Excerpt:
════════════════
[Infowarrior] - Flying the paranoid skies

Richard Forno rforno at infowarrior.org
Mon Aug 28 12:17:00 EDT 2006


Flying the paranoid skies
When an iPod fell into a toilet on my flight to Ottawa this week,
authorities took no chances with such a perilous situation
 http://www.canada.com/ottawacitizen/news/opinion/story.html?id=1c0072fe-4d9
8-44e4-8414-652f83e27868
Amy Knight
Citizen Special

Friday, August 18, 2006

When the pilot on my Ottawa-bound United flight from Chicago last Tuesday
came on the intercom to report a problem, I felt a trickle of panic, even
though he assured us that there was no cause for alarm. They had discovered,
he said awkwardly, an object on the plane that should not be there. He had
notified the authorities at Ottawa airport, and they would handle the
problem upon our arrival.

A few nervous minutes later, at around 4 p.m., we landed and taxied to a
desolate spot far from the terminal. I and my fellow passengers (close to 50
of us) expected to see emergency vehicles waiting and a crew of people to
rush us off the plane before this "object" exploded. No such luck. We were
greeted by an eerie silence, a silence that lasted almost 40 minutes until a
bus finally pulled up near our plane.

Perplexed and confused, we were ordered to disembark and told that we could
bring nothing with us, not even our passports. (Apparently this order was a
mistake because we were expected later to have our identifying documents
with us.) Grim-faced police officers with guns stared at us with accusing
glances as we staggered down the steps. I felt the impulse to put my hands
up. What had we done wrong? Were we suspected of terrorism?

We were transported to a large garage, filled with armed police, on the
airport complex and told that we had a long wait ahead of us. This turned
out to be true. It would be four hours from our arrival at Ottawa before we
were finally released.

Meanwhile, the word had gotten out. The "object" that had caused all this
panic was an iPod that slipped off the belt of a young man (who looked to be
about 18) when he was using the bathroom. It landed in the toilet. Knowing
that his iPod was ruined and apparently reluctant to put his hands in the
toilet, the young man tried unsuccessfully to flush it away and returned to
his seat. When another passenger saw the iPod and mentioned it to the flight
attendant, she immediately told the captain, who then notified Ottawa
airport authorities.

Once the young man realized that his unflushed iPod was causing such concern
he went up to the attendant and told her what had happened. But it was too
late. The call to Ottawa airport had set a process in motion that could not
be stopped. The Ottawa police, who were in charge of Operation iPod, had a
protocol to follow and they were not to be deterred.
════════════════
Work item:
Reproduce the passage of the article about the Ottawa flight between "Friday, August 18, 2006" and "upon our arrival.", inclusive, substituting "captain" for "pilot".

[Page-level text extractions]
════════════════
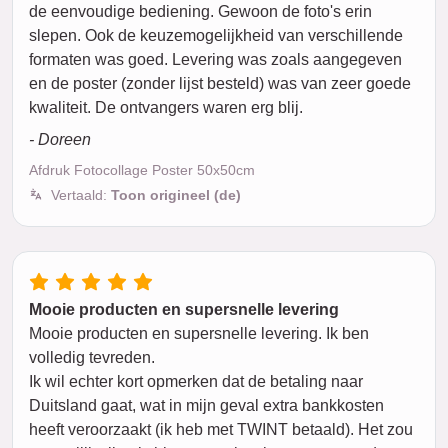
de eenvoudige bediening. Gewoon de foto's erin
slepen. Ook de keuzemogelijkheid van verschillende
formaten was goed. Levering was zoals aangegeven
en de poster (zonder lijst besteld) was van zeer goede
kwaliteit. De ontvangers waren erg blij.
- Doreen
Afdruk Fotocollage Poster 50x50cm
Vertaald:
Toon origineel (de)
Mooie producten en supersnelle levering
Mooie producten en supersnelle levering. Ik ben
volledig tevreden.
Ik wil echter kort opmerken dat de betaling naar
Duitsland gaat, wat in mijn geval extra bankkosten
heeft veroorzaakt (ik heb met TWINT betaald). Het zou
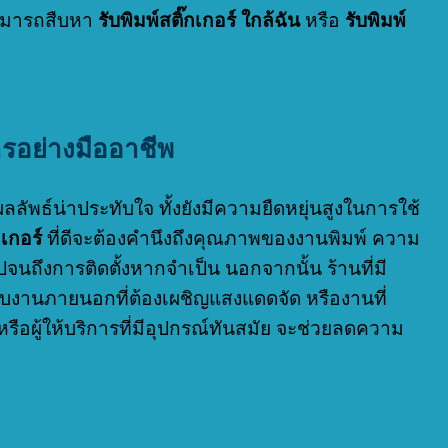
งสามารถสืบหา
รับพิมพ์สติ๊กเกอร์ ใกล้ฉัน
หรือ
รับพิมพ์
รอย่างมืออาชีพ
ผลลัพธ์น่าประทับใจ ทั้งยังมีความยืดหยุ่นสูงในการใช้
กเกอร์
ที่ดีจะต้องคำนึงถึงคุณภาพของงานพิมพ์ ความ
นถึงการติดตั้งหากจำเป็น นอกจากนั้น ร้านที่มี
บงานภายนอกที่ต้องเผชิญแสงแดดจัด หรืองานที่
รือผู้ให้บริการที่มีอุปกรณ์ทันสมัย จะช่วยลดความ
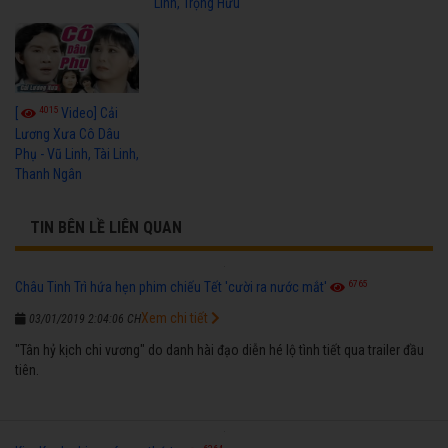
Linh, Trọng Hữu
4015
[
Video] Cải
Lương Xưa Cô Dâu
Phụ - Vũ Linh, Tài Linh,
Thanh Ngân
TIN BÊN LỀ LIÊN QUAN
6765
Châu Tinh Trì hứa hẹn phim chiếu Tết 'cười ra nước mắt'
Xem chi tiết
03/01/2019 2:04:06 CH
"Tân hỷ kịch chi vương" do danh hài đạo diễn hé lộ tình tiết qua trailer đầu
tiên.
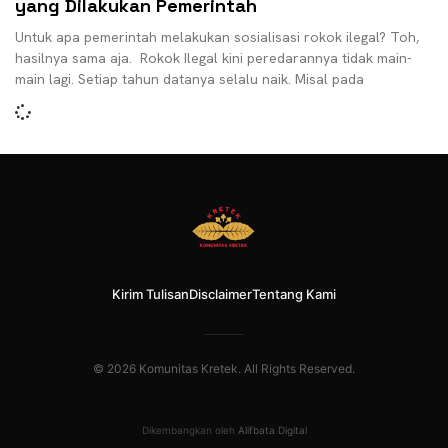
yang Dilakukan Pemerintah
Untuk apa pemerintah melakukan sosialisasi rokok ilegal? Toh,
hasilnya sama aja. Rokok Ilegal kini peredarannya tidak main-
main lagi. Setiap tahun datanya selalu naik. Misal pada
Kirim Tulisan
Disclaimer
Tentang Kami
© 2026 Komunitas Kretek. All Rights Reserved.
Dikembangkan oleh
Alifbata Digital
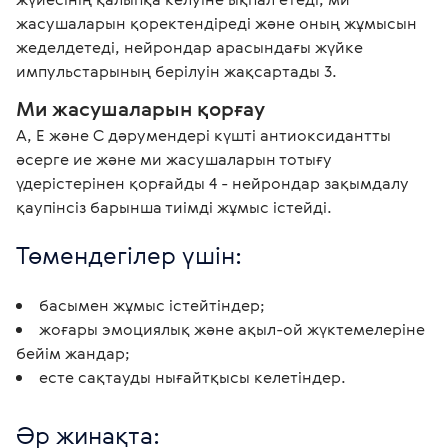
жасушаларын қоректендіреді және оның жұмысын 
жеделдетеді, нейрондар арасындағы жүйке 
импульстарының берілуін жақсартады 
3
.
Ми жасушаларын қорғау
А, Е және С дәрумендері күшті антиоксидантты 
әсерге ие және ми жасушаларын тотығу 
үдерістерінен қорғайды 
4
 - нейрондар зақымдалу 
қаупінсіз барынша тиімді жұмыс істейді.
Төмендегілер үшін:
басымен жұмыс істейтіндер;
жоғары эмоциялық және ақыл-ой жүктемелеріне
бейім жандар;
есте сақтауды нығайтқысы келетіндер.
Әр жинақта:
════════════════
Written reply:
Friday, August 18, 2006

When the captain on my Ottawa-bound United flight from Chicago last Tuesday
came on the intercom to report a problem, I felt a trickle of panic, even
though he assured us that there was no cause for alarm. They had discovered,
he said awkwardly, an object on the plane that should not be there. He had
notified the authorities at Ottawa airport, and they would handle the
problem upon our arrival.